O pioneiro do vegetarianismo português
Amílcar Augusto Queirós de Sousa nasceu em Cheires, Alijó, em 1876. Graduou-se em medicina pela Universidade de Coimbra. Mais tarde, em Paris, estudou a relação entre a nutrição e as doenças. Considerado o pioneiro do vegetarianismo português, correspondeu-se com outras personalidades que advogavam em defesa do vegetarianismo. Entre os quais, o famoso médico estadunidense John Harvey Kellogg, o naturalista alemão Ernst Haeckel e o médico francês Paul Carton. Pacifista, também criticou Primeira Guerra Mundial. “Dispõe de uma resistência hercúlea. Caminha dezenas de quilómetros a pé sem a menor fadiga”, escreveu Maria Feio sobre Amílcar de Sousa.Obras publicadas por Amílcar de Sousa
“O Naturismo”, “A Saúde pelo Naturismo”, “A Cura da Prisão do Ventre”, “A Redenção”, “Arte de Viver”, “Banhos de Sol” e “O Naturismo em Vinte Lições”.
Saiba Mais
Amílcar de Sousa era amigo do poeta brasileiro e também defensor do vegetarianismo Carlos Dias Fernandes, com quem se correspondia frequentemente.

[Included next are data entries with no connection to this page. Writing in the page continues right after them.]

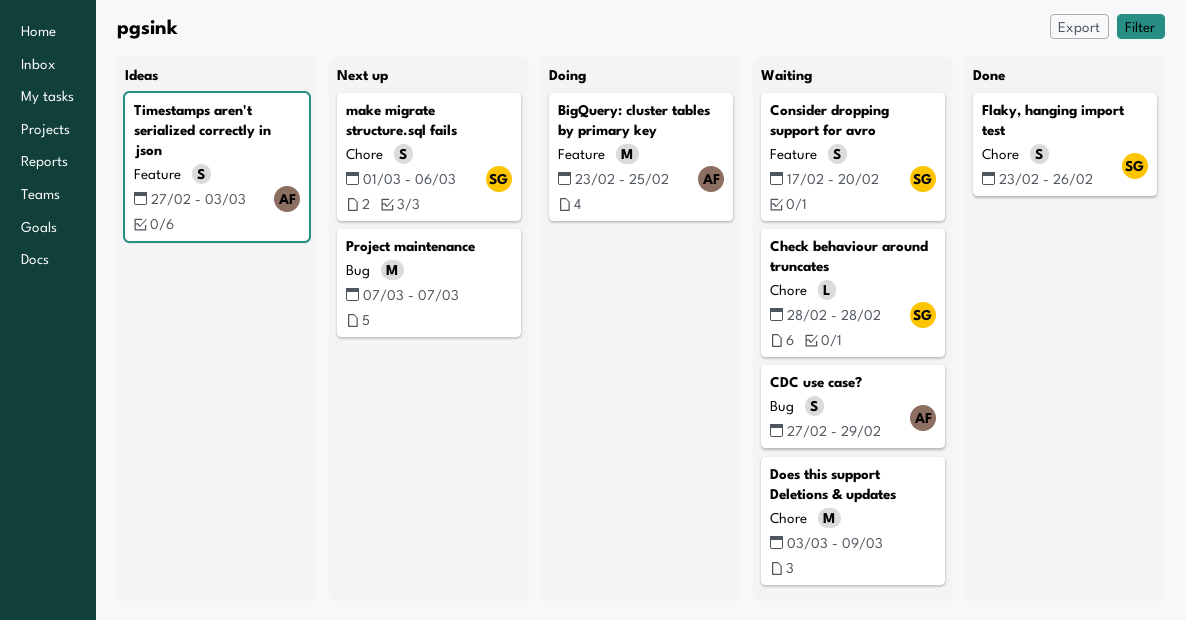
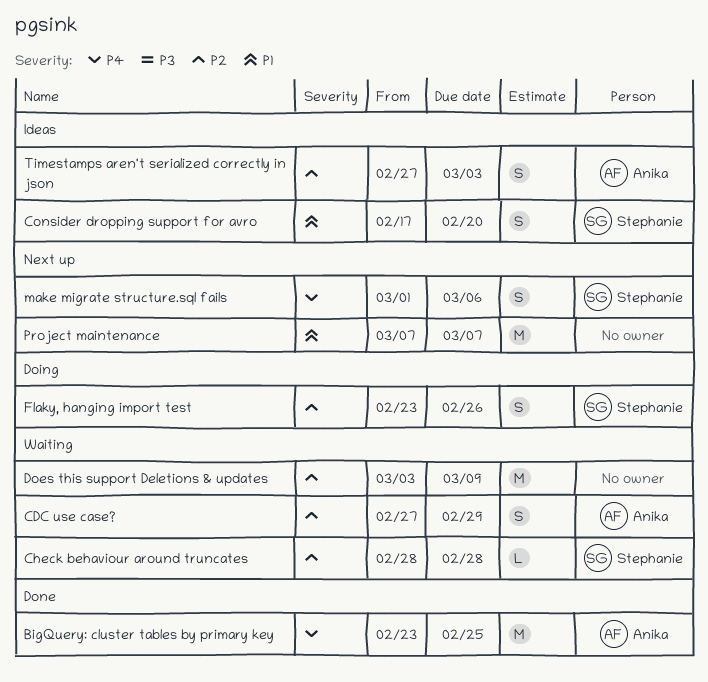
BigQuery: cluster tables by primary key, status: Doing -> Done
Consider dropping support for avro, status: Waiting -> Ideas
Flaky, hanging import test, status: Done -> Doing

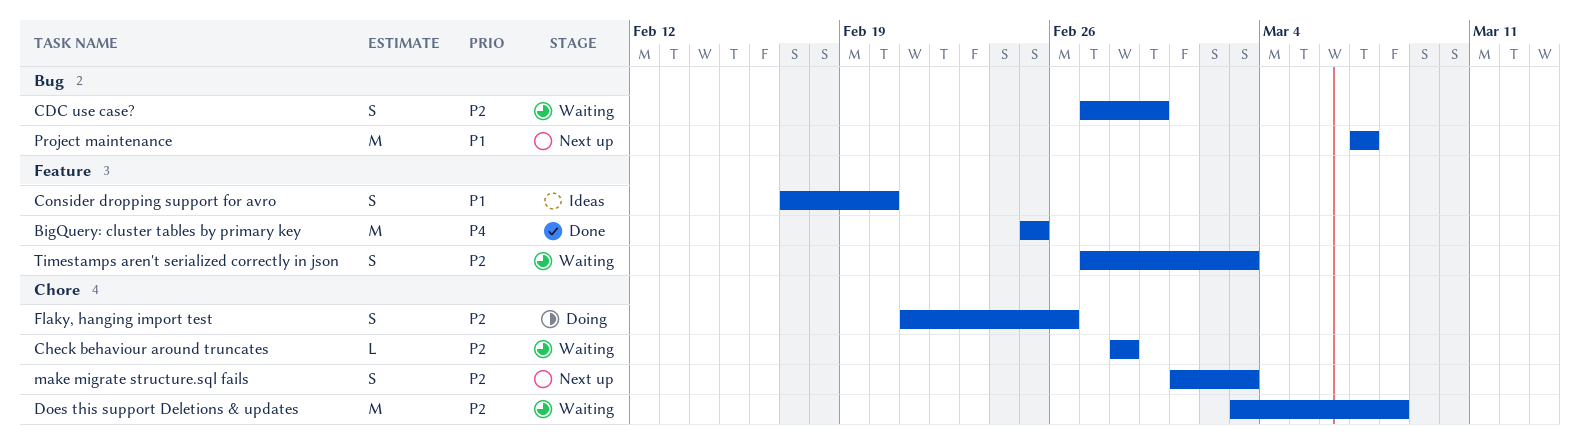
BigQuery: cluster tables by primary key, start: Feb 23 -> Feb 25
Does this support Deletions & updates, due: Mar 9 -> Mar 8
Flaky, hanging import test, start: Feb 23 -> Feb 21
make migrate structure.sql fails, priority: P4 -> P2
make migrate structure.sql fails, due: Mar 6 -> Mar 3
Timestamps aren't serialized correctly in json, status: Ideas -> Waiting

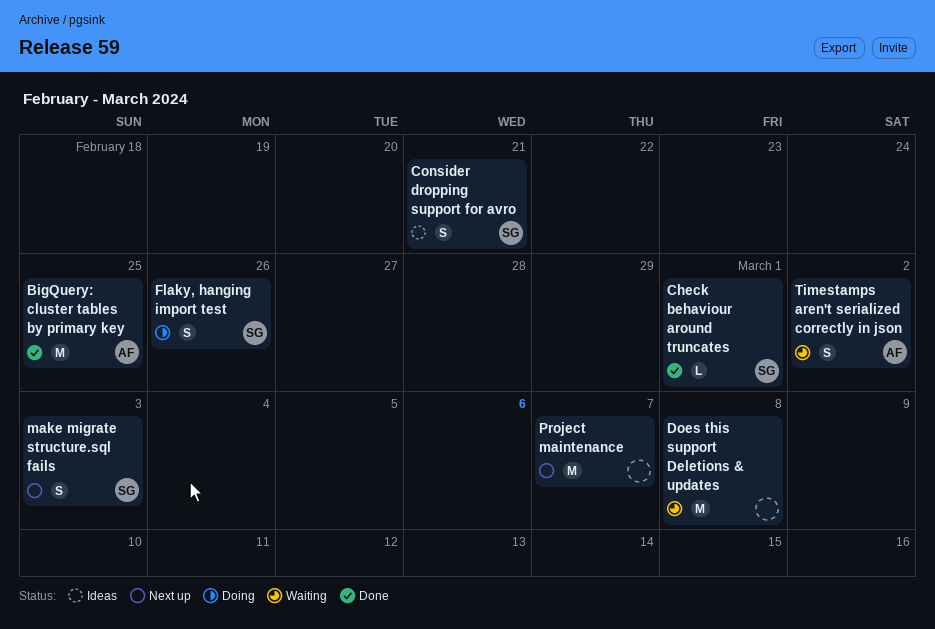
CDC use case?: present -> none
Check behaviour around truncates, status: Waiting -> Done
Check behaviour around truncates, due: Feb 28 -> Mar 1
Consider dropping support for avro, due: Feb 20 -> Feb 21
Timestamps aren't serialized correctly in json, due: Mar 3 -> Mar 2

Adepto do pedestrianismo, o médico chegou a viajar de Lisboa a Sines a pé, percorrendo mais de 160 quilômetros. Além disso, gostava de caminhar descalço. Faleceu na cidade do Porto em 1940.
Sousa considerava Pitágoras o maior filósofo da história da humanidade. Para ele, Jean-Jacques Rousseau, que defendia a importância do contato das crianças com a natureza, era o melhor educador.
Referências
O Vegetariano: Mensário Naturista Ilustrado – Volumes I a IV. Sociedade Vegetariana de Portugal (1912).
Boarim, Daniel S.F.; Balbach, Alfons. As Hortaliças na Medicina Natural (1992).
Oliveira, Gabriela; Metello, Nuno. Vegetarianos há mais de um século. Semanário SOL. Páginas 40 e 41 (30 de setembro de 2011). Disponível em http://www.avp.org.pt/notiacutecias/vegetarianos-h-mais-de-um-sculo
Grande Enciclopédia Portuguesa e Brasileira. Editorial Enciclopédia. Volume 29. Página 761.